◆ **WORK TO COMPLETE**
Which lines of the entries contain the string "Commission"? Please find them and copy them.

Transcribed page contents
● ● ● ●
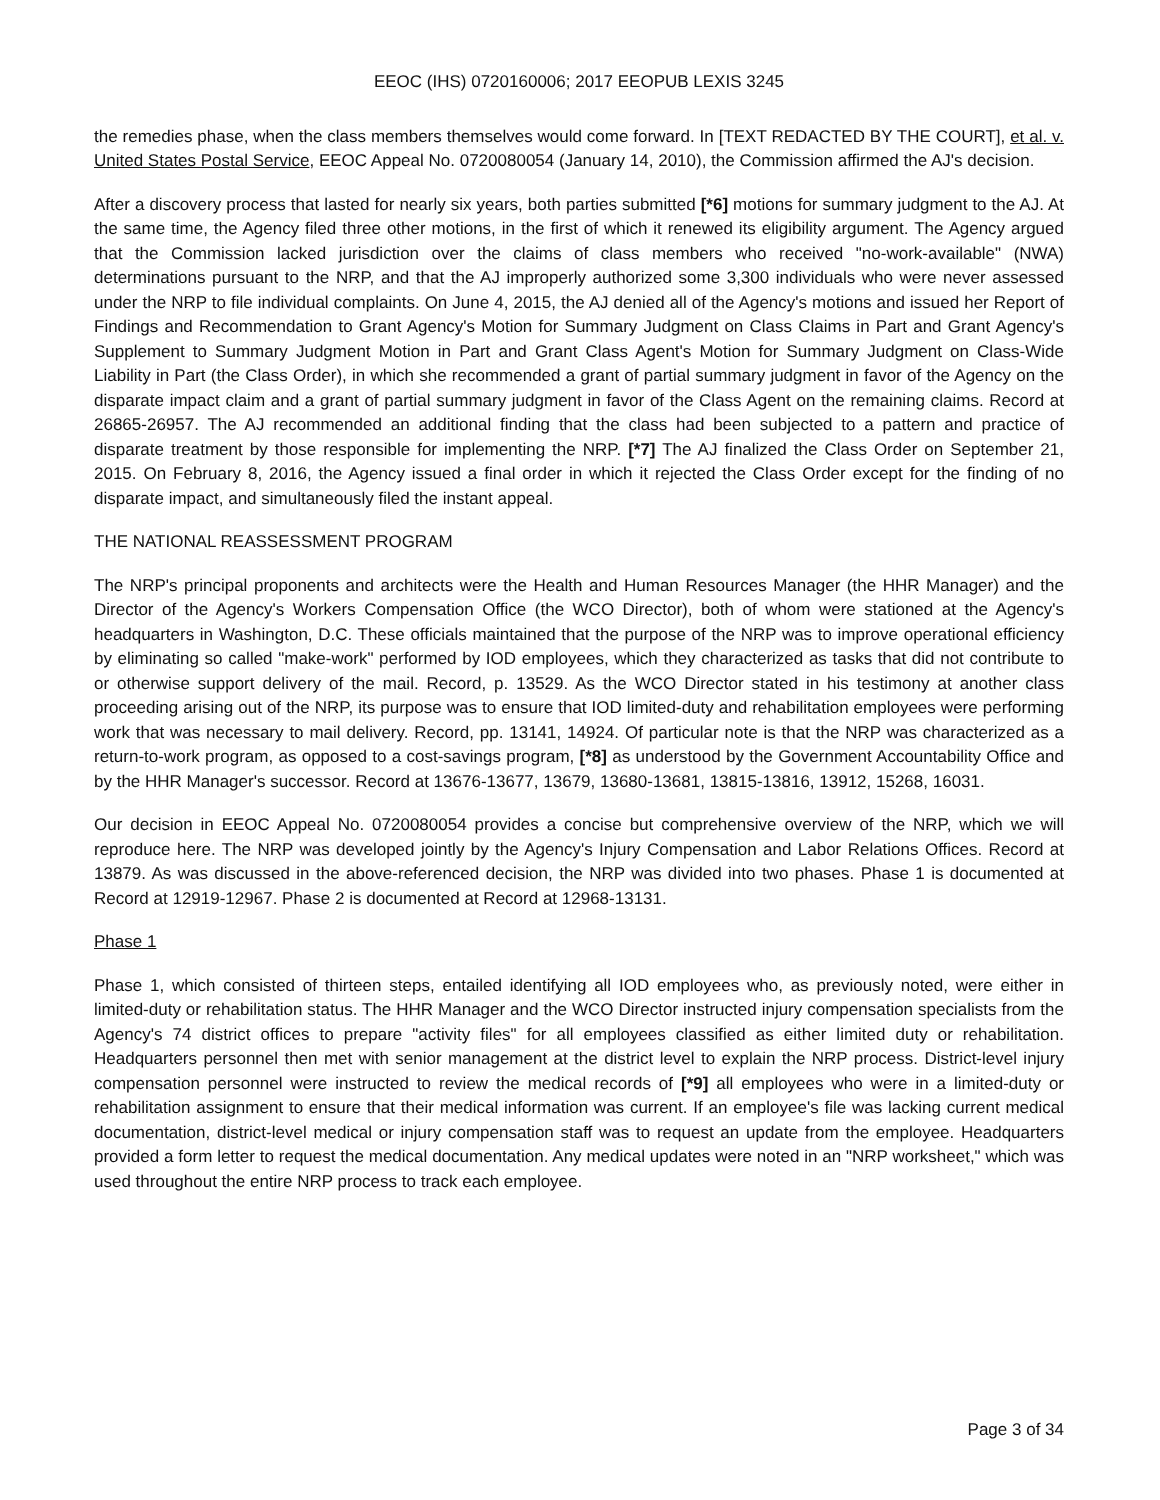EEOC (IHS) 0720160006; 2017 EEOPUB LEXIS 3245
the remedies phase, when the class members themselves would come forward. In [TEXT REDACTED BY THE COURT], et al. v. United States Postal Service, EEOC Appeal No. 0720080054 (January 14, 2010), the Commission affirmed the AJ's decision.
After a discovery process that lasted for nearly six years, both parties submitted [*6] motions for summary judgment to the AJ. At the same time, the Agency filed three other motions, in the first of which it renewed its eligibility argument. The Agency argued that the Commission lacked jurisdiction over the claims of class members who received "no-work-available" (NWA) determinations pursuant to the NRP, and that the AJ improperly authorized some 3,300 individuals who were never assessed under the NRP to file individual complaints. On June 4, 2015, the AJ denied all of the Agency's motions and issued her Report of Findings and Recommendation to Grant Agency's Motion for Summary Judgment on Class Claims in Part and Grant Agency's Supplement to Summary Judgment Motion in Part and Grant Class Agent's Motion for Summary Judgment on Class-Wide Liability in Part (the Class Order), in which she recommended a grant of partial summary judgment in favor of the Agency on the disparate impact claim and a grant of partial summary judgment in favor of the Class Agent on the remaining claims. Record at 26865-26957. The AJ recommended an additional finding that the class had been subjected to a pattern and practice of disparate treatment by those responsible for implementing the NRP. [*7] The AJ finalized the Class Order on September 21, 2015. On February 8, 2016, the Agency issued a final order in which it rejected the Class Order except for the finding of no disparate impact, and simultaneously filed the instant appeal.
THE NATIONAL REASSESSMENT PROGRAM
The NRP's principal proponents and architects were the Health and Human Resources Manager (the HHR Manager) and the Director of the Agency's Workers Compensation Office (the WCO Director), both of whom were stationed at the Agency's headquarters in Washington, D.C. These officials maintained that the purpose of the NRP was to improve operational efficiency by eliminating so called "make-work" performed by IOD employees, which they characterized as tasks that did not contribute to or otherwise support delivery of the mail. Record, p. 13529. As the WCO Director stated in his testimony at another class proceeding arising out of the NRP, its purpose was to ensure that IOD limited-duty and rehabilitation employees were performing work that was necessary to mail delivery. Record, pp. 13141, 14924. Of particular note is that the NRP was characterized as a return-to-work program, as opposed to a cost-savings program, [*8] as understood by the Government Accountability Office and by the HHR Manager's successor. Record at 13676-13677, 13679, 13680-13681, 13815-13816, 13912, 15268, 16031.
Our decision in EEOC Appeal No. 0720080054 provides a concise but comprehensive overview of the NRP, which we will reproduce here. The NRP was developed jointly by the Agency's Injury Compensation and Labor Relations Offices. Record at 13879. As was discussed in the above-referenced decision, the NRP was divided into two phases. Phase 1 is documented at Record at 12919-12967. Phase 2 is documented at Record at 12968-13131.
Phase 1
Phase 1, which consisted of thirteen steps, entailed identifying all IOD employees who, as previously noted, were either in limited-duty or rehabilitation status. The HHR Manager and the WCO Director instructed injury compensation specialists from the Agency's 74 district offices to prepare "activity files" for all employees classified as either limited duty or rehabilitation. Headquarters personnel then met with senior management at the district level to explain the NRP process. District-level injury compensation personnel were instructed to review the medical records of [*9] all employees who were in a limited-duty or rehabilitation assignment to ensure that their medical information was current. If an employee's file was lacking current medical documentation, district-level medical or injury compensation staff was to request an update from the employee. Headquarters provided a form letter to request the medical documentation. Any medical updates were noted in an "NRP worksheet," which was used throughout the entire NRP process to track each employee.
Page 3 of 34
● ● ● ●
◆ **SOLUTION TO THIS EXERCISE**
the remedies phase, when the class members themselves would come forward. In [TEXT REDACTED BY THE COURT], et al. v. United States Postal Service, EEOC Appeal No. 0720080054 (January 14, 2010), the Commission affirmed the AJ's decision.
After a discovery process that lasted for nearly six years, both parties submitted [*6] motions for summary judgment to the AJ. At the same time, the Agency filed three other motions, in the first of which it renewed its eligibility argument. The Agency argued that the Commission lacked jurisdiction over the claims of class members who received "no-work-available" (NWA) determinations pursuant to the NRP, and that the AJ improperly authorized some 3,300 individuals who were never assessed under the NRP to file individual complaints. On June 4, 2015, the AJ denied all of the Agency's motions and issued her Report of Findings and Recommendation to Grant Agency's Motion for Summary Judgment on Class Claims in Part and Grant Agency's Supplement to Summary Judgment Motion in Part and Grant Class Agent's Motion for Summary Judgment on Class-Wide Liability in Part (the Class Order), in which she recommended a grant of partial summary judgment in favor of the Agency on the disparate impact claim and a grant of partial summary judgment in favor of the Class Agent on the remaining claims. Record at 26865-26957. The AJ recommended an additional finding that the class had been subjected to a pattern and practice of disparate treatment by those responsible for implementing the NRP. [*7] The AJ finalized the Class Order on September 21, 2015. On February 8, 2016, the Agency issued a final order in which it rejected the Class Order except for the finding of no disparate impact, and simultaneously filed the instant appeal.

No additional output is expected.